Anyone still defaulting their browser to Internet Explorer might want to be careful as a serious bug that leaks information has been found. The bug can result in your search habits being exposed, as whatever you type into the address bar is revealed to the host of the current website the moment you hit enter.
This is particularly concerning when address bars are no longer exclusive inputs for websites, but have the functionality of a general search bar via piggybacking off of search engines, in this case, Bing.
“When a script is executed inside an object-HTML tag, the location object will get confused and return the main location instead of its own,” security researcher Manuel Caballero wrote upon finding the bug. “To be precise, it will return the text written in the address bar so whatever the user types there will be accessible by the attacker.”
This is not the first bug made public to do with Internet Explorer, as Caballero highlights a zombie script bug that has gone unpatched for months. He suggests that Microsoft is trying to get rid of its old browser entirely, while making its new Edge browser more tantalising with added security.

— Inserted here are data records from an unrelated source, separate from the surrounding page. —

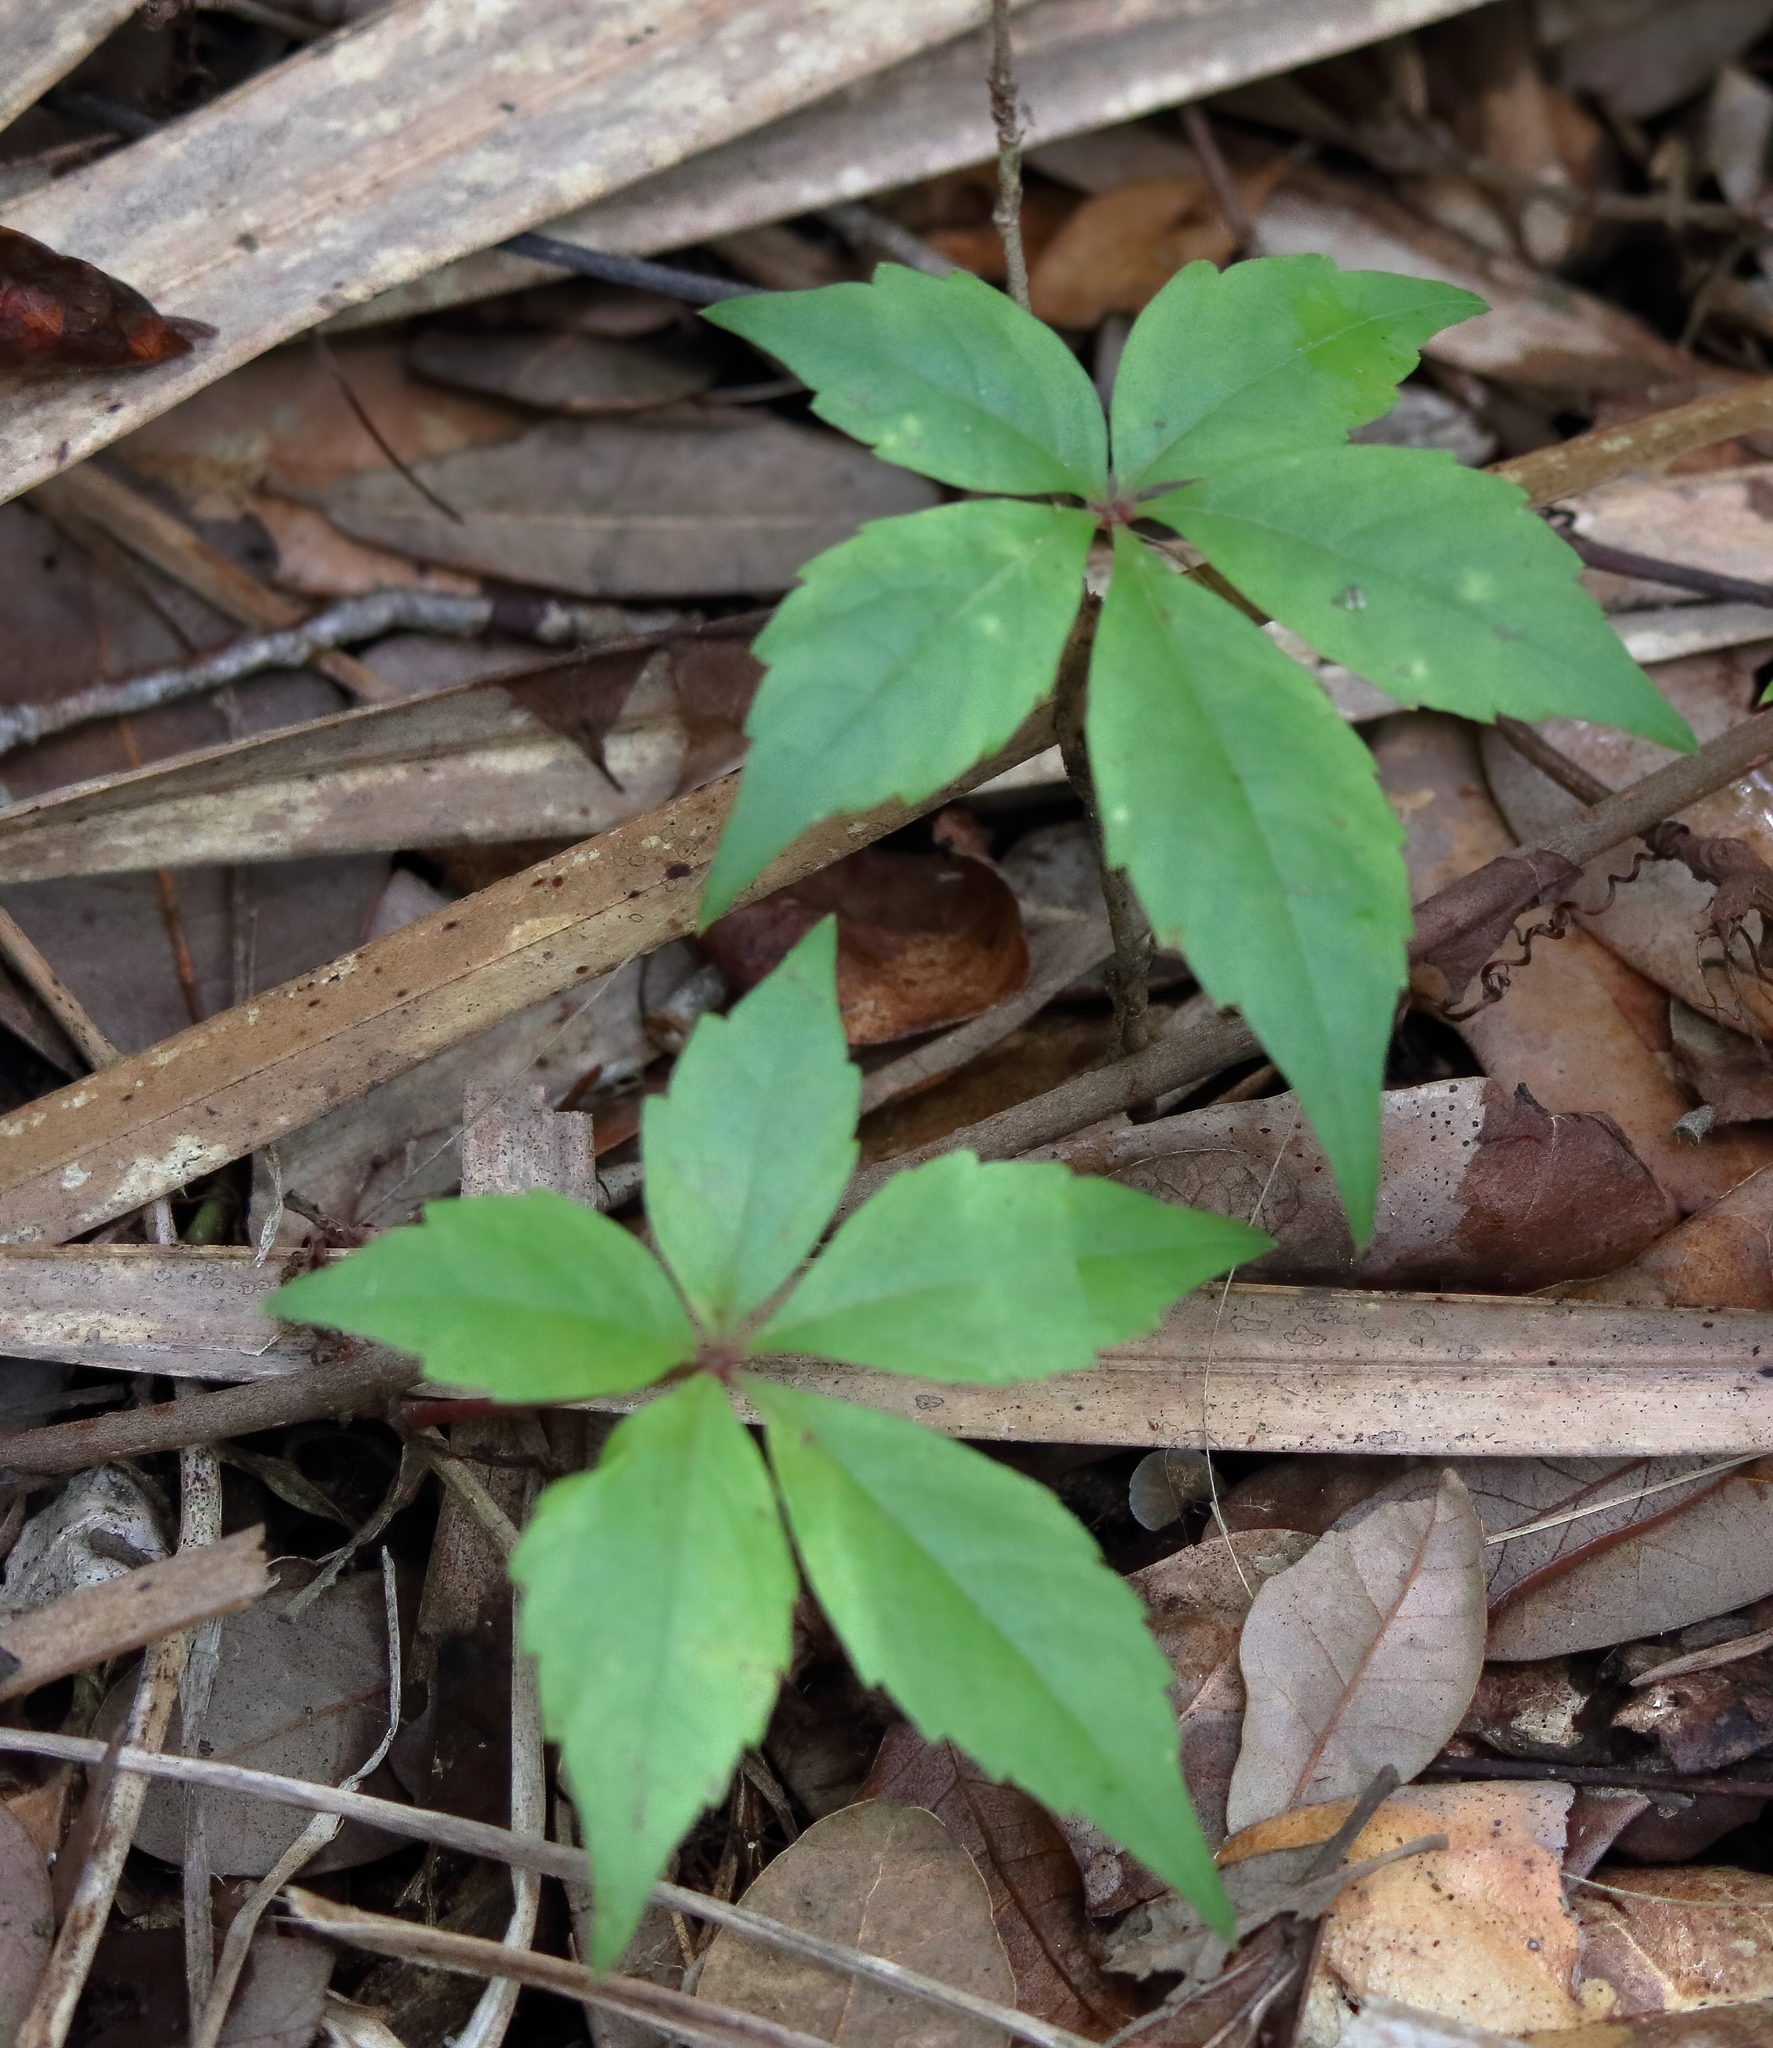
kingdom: Plantae
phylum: Tracheophyta
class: Magnoliopsida
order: Vitales
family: Vitaceae
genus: Parthenocissus
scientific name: Parthenocissus quinquefolia
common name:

“If you don’t think it’s important, then imagine what black hats can do right now: they can stay in your browser even if you navigate to a different site, which gives them plenty of time to do ugly stuff like mining digital currencies while abusing of user’s CPUs,” writes Caballero. “Also, IE has its popUp blocker is completely broken and nobody seems to care.”
Websites mining cryptocurrency via users’ CPUs has stirred quite the controversy lately, however those were law-abiding hosts pushing the boundaries a bit. With this ability in the wrong hands, users could experience much worse.
Microsoft has addressed the issue and said that it is working on a fix that is likely to arrive next Tuesday.
KitGuru Says: Leaving so many vulnerabilities in a product doesn’t bode well for the company as IE holds a sizeable 17 percent of the global market. In the meantime, I’d recommend using an alternative browser, as everyone should advisably have two browsers installed on a system minimum.